> TASK DIRECTIONS:
Reprint every line of the data, keeping each character intact.

======== SUPPLIED ENTRIES ========

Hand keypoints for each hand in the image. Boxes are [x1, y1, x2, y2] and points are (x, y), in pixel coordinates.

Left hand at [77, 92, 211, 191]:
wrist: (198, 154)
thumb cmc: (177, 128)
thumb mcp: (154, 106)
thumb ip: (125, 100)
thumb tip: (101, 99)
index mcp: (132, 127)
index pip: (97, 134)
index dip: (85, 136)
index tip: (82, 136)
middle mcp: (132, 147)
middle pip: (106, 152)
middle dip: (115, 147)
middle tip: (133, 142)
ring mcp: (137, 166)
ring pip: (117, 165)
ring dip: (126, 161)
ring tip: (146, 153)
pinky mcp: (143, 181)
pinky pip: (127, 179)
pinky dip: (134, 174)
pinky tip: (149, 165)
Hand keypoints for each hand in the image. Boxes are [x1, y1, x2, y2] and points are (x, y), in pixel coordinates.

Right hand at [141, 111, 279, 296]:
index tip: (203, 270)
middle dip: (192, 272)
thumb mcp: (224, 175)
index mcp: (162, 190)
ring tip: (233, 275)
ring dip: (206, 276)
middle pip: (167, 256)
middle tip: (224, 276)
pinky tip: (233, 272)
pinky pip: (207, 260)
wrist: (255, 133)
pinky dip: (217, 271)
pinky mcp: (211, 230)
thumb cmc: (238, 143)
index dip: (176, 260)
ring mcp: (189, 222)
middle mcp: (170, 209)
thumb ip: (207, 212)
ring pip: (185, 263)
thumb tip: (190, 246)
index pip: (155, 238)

========

> TASK RESPONSE:
Hand keypoints for each hand in the image. Boxes are [x1, y1, x2, y2] and points are (x, y), in pixel coordinates.

Left hand at [77, 92, 211, 191]:
wrist: (198, 154)
thumb cmc: (177, 128)
thumb mcp: (154, 106)
thumb ip: (125, 100)
thumb tip: (101, 99)
index mcp: (132, 127)
index pip: (97, 134)
index dip: (85, 136)
index tip: (82, 136)
middle mcp: (132, 147)
middle pip: (106, 152)
middle dip: (115, 147)
middle tip: (133, 142)
ring mcp: (137, 166)
ring pip: (117, 165)
ring dip: (126, 161)
ring tip: (146, 153)
pinky mcp: (143, 181)
pinky pip: (127, 179)
pinky dip: (134, 174)
pinky tip: (149, 165)
Hand keypoints for each hand in the image. Boxes are [x1, y1, x2, y2] and points are (x, y), in pixel coordinates.

Right hand at [141, 111, 279, 296]:
index tip: (203, 270)
middle dip: (192, 272)
thumb mcp: (224, 175)
index mcp: (162, 190)
ring tip: (233, 275)
ring dip: (206, 276)
middle pip: (167, 256)
middle tip: (224, 276)
pinky tip: (233, 272)
pinky pip: (207, 260)
wrist: (255, 133)
pinky dip: (217, 271)
pinky mcp: (211, 230)
thumb cmc: (238, 143)
index dip: (176, 260)
ring mcp: (189, 222)
middle mcp: (170, 209)
thumb ip: (207, 212)
ring pip: (185, 263)
thumb tip: (190, 246)
index pip: (155, 238)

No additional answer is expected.